Problems to solve
(a) In the DRO thread, what did the poster send off for instead of soldering the cables directly to the reader board?
(b) List every part the poster milled for the cross slide DRO after coolant damaged the reader, as given in the DRO thread.

Selection

# Fitting a DRO.



## th62 (Nov 20, 2017)

I bought a couple of Shahe DROs for my lathe a few weeks ago, a 150mm for the cross slide and a 500mm for the carriage.    The DROs were quite cheap, the 150mm was $Aust38 and the 500mm was $Aust75, both work superbly 

The longitudinal DRO I fitted a while back using a couple of spacers I made up and a bracket to attach to the reader. I also included a splash guard.   Initially I fitted the cross slide DRO using the supplied fittings but coolant soon played havoc with the reader so I milled up a couple of brackets for the bar , a couple of clamps and a splash guard.

I don't know how I ever got along without a DRO, so easy to zero and use them to turn down to exacting sizes without error.

Very, very happy with the DROs, I'll pull the cross slide DRO down when I have time, remove the bending and grinding marks and neaten up things a little.

The cross slide DRO does hinder the tailstock a little but that's easy fixed by moving the compound further forward and winding the carriage up to the head stock.   The cable is attached to the reader via a mini USB socket/plug, I was going to solder the cables directly to the reader board and route it out the side of the reader to get it out of harms way, that turned out to be not such a good idea as the four leads are all soldered to the board in about a 5mm grouping - to small for my solder iron, not to mention my tired old eyes.   Instead, I've sent off for a right angle mini USB adapter.   That should solve that problem.

Do yourselves a favour, if you haven't got a DRO on your lathe, get one, worth their weight in swarf.

Toying with modifying a vernier for use on the tailstock next.


----------



## Karl_T (Nov 20, 2017)

Working on a machine without a DRO is just like working in a dark room...

Once you turn on the lights, you will not work in the dark again.


----------

Information provided
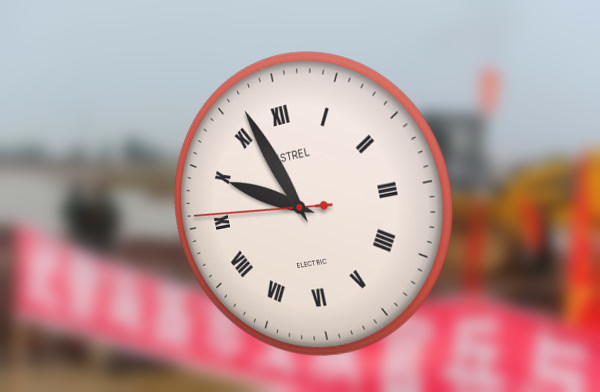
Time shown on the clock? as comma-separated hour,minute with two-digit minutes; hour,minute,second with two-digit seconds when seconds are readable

--

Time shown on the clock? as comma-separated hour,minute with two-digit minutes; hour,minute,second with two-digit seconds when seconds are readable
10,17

Answers for this exercise
(a) A right angle mini USB adapter.

(b)
- A couple of brackets for the bar
- A couple of clamps
- A splash guard